>>>

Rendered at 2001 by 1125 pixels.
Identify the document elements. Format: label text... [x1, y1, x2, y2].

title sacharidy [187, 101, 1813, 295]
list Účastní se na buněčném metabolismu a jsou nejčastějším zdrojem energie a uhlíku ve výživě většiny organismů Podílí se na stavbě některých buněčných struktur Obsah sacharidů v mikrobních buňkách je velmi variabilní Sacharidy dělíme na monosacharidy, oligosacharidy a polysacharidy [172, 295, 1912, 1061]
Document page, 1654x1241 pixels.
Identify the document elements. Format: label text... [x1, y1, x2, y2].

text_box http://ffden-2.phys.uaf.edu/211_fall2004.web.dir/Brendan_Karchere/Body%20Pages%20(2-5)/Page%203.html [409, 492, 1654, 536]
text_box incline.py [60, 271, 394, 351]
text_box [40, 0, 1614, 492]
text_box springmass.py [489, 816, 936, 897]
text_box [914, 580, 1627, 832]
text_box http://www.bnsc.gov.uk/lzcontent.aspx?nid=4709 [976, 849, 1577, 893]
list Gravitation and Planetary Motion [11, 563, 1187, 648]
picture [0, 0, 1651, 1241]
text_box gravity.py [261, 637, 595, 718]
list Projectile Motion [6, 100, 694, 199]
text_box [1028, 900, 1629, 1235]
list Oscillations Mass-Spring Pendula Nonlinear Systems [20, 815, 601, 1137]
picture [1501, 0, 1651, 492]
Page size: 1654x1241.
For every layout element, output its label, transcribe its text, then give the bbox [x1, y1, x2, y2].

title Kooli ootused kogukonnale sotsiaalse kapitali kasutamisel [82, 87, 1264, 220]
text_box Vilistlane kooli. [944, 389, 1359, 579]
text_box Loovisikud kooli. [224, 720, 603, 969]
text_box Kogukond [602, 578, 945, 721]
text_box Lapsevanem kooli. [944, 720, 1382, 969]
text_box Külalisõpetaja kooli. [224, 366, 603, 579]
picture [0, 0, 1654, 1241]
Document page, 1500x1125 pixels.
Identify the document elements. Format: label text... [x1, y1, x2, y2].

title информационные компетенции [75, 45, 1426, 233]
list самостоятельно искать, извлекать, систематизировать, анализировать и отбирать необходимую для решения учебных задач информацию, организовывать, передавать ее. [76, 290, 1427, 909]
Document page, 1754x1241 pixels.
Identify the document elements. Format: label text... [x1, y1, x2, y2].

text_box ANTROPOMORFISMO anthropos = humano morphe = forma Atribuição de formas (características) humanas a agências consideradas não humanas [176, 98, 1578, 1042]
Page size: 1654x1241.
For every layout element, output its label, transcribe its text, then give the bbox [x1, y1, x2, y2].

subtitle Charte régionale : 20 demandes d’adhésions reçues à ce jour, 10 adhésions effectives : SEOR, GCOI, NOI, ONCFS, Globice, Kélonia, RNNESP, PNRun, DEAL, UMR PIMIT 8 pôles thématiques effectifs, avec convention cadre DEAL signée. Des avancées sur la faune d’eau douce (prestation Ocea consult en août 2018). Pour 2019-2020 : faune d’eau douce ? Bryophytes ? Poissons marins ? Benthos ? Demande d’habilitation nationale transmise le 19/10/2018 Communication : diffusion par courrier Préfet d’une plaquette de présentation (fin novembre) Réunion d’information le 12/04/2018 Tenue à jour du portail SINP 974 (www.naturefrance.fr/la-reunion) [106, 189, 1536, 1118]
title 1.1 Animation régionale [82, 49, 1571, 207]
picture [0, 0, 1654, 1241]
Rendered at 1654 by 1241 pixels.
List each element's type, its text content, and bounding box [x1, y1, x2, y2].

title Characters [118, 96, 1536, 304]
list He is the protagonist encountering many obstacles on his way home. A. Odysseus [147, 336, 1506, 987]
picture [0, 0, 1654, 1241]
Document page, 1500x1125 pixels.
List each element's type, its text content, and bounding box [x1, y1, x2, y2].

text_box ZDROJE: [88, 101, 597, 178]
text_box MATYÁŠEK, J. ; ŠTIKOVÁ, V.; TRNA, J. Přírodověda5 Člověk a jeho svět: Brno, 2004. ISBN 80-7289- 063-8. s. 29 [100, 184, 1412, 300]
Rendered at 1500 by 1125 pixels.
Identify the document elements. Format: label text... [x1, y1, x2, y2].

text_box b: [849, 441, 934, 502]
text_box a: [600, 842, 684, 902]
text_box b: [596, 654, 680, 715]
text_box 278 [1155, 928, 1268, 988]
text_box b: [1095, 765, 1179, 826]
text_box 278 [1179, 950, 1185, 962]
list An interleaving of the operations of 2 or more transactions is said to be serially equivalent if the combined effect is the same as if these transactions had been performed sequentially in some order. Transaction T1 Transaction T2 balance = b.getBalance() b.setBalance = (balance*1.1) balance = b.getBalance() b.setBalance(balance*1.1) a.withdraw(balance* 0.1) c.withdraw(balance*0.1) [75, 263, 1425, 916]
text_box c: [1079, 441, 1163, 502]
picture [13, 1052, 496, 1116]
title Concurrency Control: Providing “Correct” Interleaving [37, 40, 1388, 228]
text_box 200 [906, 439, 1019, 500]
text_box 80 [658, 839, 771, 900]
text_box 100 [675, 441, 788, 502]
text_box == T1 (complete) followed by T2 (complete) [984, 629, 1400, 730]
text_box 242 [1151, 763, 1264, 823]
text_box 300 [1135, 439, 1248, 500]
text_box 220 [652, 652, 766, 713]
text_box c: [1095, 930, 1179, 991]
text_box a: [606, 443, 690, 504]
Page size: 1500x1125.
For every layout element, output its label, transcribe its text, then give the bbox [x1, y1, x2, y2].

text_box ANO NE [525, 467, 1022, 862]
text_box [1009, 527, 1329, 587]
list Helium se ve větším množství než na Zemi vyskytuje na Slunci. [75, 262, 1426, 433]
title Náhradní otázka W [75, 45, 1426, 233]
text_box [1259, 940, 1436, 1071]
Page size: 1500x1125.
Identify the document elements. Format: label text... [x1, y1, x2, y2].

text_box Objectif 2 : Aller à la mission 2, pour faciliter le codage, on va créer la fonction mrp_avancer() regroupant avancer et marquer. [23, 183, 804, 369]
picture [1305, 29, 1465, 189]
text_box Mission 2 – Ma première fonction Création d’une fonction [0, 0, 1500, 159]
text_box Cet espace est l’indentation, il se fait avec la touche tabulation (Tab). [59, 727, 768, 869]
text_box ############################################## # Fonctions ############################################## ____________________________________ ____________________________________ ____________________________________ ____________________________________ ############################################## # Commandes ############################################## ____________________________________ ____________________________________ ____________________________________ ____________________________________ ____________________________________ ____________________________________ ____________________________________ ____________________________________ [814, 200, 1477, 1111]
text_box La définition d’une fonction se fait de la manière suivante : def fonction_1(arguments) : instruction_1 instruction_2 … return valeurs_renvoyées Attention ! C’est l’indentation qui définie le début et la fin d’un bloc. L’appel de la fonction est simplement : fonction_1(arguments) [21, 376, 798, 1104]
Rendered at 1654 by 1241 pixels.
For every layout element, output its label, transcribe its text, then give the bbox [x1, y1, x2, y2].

<<<

> TASK TO CARRY OUT
Can you echo back the listing above, line for line, with nothing changed?

> IN RESPONSE
Rendered at 2001 by 1125 pixels.
Identify the document elements. Format: label text... [x1, y1, x2, y2].

title sacharidy [187, 101, 1813, 295]
list Účastní se na buněčném metabolismu a jsou nejčastějším zdrojem energie a uhlíku ve výživě většiny organismů Podílí se na stavbě některých buněčných struktur Obsah sacharidů v mikrobních buňkách je velmi variabilní Sacharidy dělíme na monosacharidy, oligosacharidy a polysacharidy [172, 295, 1912, 1061]
Document page, 1654x1241 pixels.
Identify the document elements. Format: label text... [x1, y1, x2, y2].

text_box http://ffden-2.phys.uaf.edu/211_fall2004.web.dir/Brendan_Karchere/Body%20Pages%20(2-5)/Page%203.html [409, 492, 1654, 536]
text_box incline.py [60, 271, 394, 351]
text_box [40, 0, 1614, 492]
text_box springmass.py [489, 816, 936, 897]
text_box [914, 580, 1627, 832]
text_box http://www.bnsc.gov.uk/lzcontent.aspx?nid=4709 [976, 849, 1577, 893]
list Gravitation and Planetary Motion [11, 563, 1187, 648]
picture [0, 0, 1651, 1241]
text_box gravity.py [261, 637, 595, 718]
list Projectile Motion [6, 100, 694, 199]
text_box [1028, 900, 1629, 1235]
list Oscillations Mass-Spring Pendula Nonlinear Systems [20, 815, 601, 1137]
picture [1501, 0, 1651, 492]
Page size: 1654x1241.
For every layout element, output its label, transcribe its text, then give the bbox [x1, y1, x2, y2].

title Kooli ootused kogukonnale sotsiaalse kapitali kasutamisel [82, 87, 1264, 220]
text_box Vilistlane kooli. [944, 389, 1359, 579]
text_box Loovisikud kooli. [224, 720, 603, 969]
text_box Kogukond [602, 578, 945, 721]
text_box Lapsevanem kooli. [944, 720, 1382, 969]
text_box Külalisõpetaja kooli. [224, 366, 603, 579]
picture [0, 0, 1654, 1241]
Document page, 1500x1125 pixels.
Identify the document elements. Format: label text... [x1, y1, x2, y2].

title информационные компетенции [75, 45, 1426, 233]
list самостоятельно искать, извлекать, систематизировать, анализировать и отбирать необходимую для решения учебных задач информацию, организовывать, передавать ее. [76, 290, 1427, 909]
Document page, 1754x1241 pixels.
Identify the document elements. Format: label text... [x1, y1, x2, y2].

text_box ANTROPOMORFISMO anthropos = humano morphe = forma Atribuição de formas (características) humanas a agências consideradas não humanas [176, 98, 1578, 1042]
Page size: 1654x1241.
For every layout element, output its label, transcribe its text, then give the bbox [x1, y1, x2, y2].

subtitle Charte régionale : 20 demandes d’adhésions reçues à ce jour, 10 adhésions effectives : SEOR, GCOI, NOI, ONCFS, Globice, Kélonia, RNNESP, PNRun, DEAL, UMR PIMIT 8 pôles thématiques effectifs, avec convention cadre DEAL signée. Des avancées sur la faune d’eau douce (prestation Ocea consult en août 2018). Pour 2019-2020 : faune d’eau douce ? Bryophytes ? Poissons marins ? Benthos ? Demande d’habilitation nationale transmise le 19/10/2018 Communication : diffusion par courrier Préfet d’une plaquette de présentation (fin novembre) Réunion d’information le 12/04/2018 Tenue à jour du portail SINP 974 (www.naturefrance.fr/la-reunion) [106, 189, 1536, 1118]
title 1.1 Animation régionale [82, 49, 1571, 207]
picture [0, 0, 1654, 1241]
Rendered at 1654 by 1241 pixels.
List each element's type, its text content, and bounding box [x1, y1, x2, y2].

title Characters [118, 96, 1536, 304]
list He is the protagonist encountering many obstacles on his way home. A. Odysseus [147, 336, 1506, 987]
picture [0, 0, 1654, 1241]
Document page, 1500x1125 pixels.
List each element's type, its text content, and bounding box [x1, y1, x2, y2].

text_box ZDROJE: [88, 101, 597, 178]
text_box MATYÁŠEK, J. ; ŠTIKOVÁ, V.; TRNA, J. Přírodověda5 Člověk a jeho svět: Brno, 2004. ISBN 80-7289- 063-8. s. 29 [100, 184, 1412, 300]
Rendered at 1500 by 1125 pixels.
Identify the document elements. Format: label text... [x1, y1, x2, y2].

text_box b: [849, 441, 934, 502]
text_box a: [600, 842, 684, 902]
text_box b: [596, 654, 680, 715]
text_box 278 [1155, 928, 1268, 988]
text_box b: [1095, 765, 1179, 826]
text_box 278 [1179, 950, 1185, 962]
list An interleaving of the operations of 2 or more transactions is said to be serially equivalent if the combined effect is the same as if these transactions had been performed sequentially in some order. Transaction T1 Transaction T2 balance = b.getBalance() b.setBalance = (balance*1.1) balance = b.getBalance() b.setBalance(balance*1.1) a.withdraw(balance* 0.1) c.withdraw(balance*0.1) [75, 263, 1425, 916]
text_box c: [1079, 441, 1163, 502]
picture [13, 1052, 496, 1116]
title Concurrency Control: Providing “Correct” Interleaving [37, 40, 1388, 228]
text_box 200 [906, 439, 1019, 500]
text_box 80 [658, 839, 771, 900]
text_box 100 [675, 441, 788, 502]
text_box == T1 (complete) followed by T2 (complete) [984, 629, 1400, 730]
text_box 242 [1151, 763, 1264, 823]
text_box 300 [1135, 439, 1248, 500]
text_box 220 [652, 652, 766, 713]
text_box c: [1095, 930, 1179, 991]
text_box a: [606, 443, 690, 504]
Page size: 1500x1125.
For every layout element, output its label, transcribe its text, then give the bbox [x1, y1, x2, y2].

text_box ANO NE [525, 467, 1022, 862]
text_box [1009, 527, 1329, 587]
list Helium se ve větším množství než na Zemi vyskytuje na Slunci. [75, 262, 1426, 433]
title Náhradní otázka W [75, 45, 1426, 233]
text_box [1259, 940, 1436, 1071]
Page size: 1500x1125.
Identify the document elements. Format: label text... [x1, y1, x2, y2].

text_box Objectif 2 : Aller à la mission 2, pour faciliter le codage, on va créer la fonction mrp_avancer() regroupant avancer et marquer. [23, 183, 804, 369]
picture [1305, 29, 1465, 189]
text_box Mission 2 – Ma première fonction Création d’une fonction [0, 0, 1500, 159]
text_box Cet espace est l’indentation, il se fait avec la touche tabulation (Tab). [59, 727, 768, 869]
text_box ############################################## # Fonctions ############################################## ____________________________________ ____________________________________ ____________________________________ ____________________________________ ############################################## # Commandes ############################################## ____________________________________ ____________________________________ ____________________________________ ____________________________________ ____________________________________ ____________________________________ ____________________________________ ____________________________________ [814, 200, 1477, 1111]
text_box La définition d’une fonction se fait de la manière suivante : def fonction_1(arguments) : instruction_1 instruction_2 … return valeurs_renvoyées Attention ! C’est l’indentation qui définie le début et la fin d’un bloc. L’appel de la fonction est simplement : fonction_1(arguments) [21, 376, 798, 1104]
Rendered at 1654 by 1241 pixels.
For every layout element, output its label, transcribe its text, then give the bbox [x1, y1, x2, y2].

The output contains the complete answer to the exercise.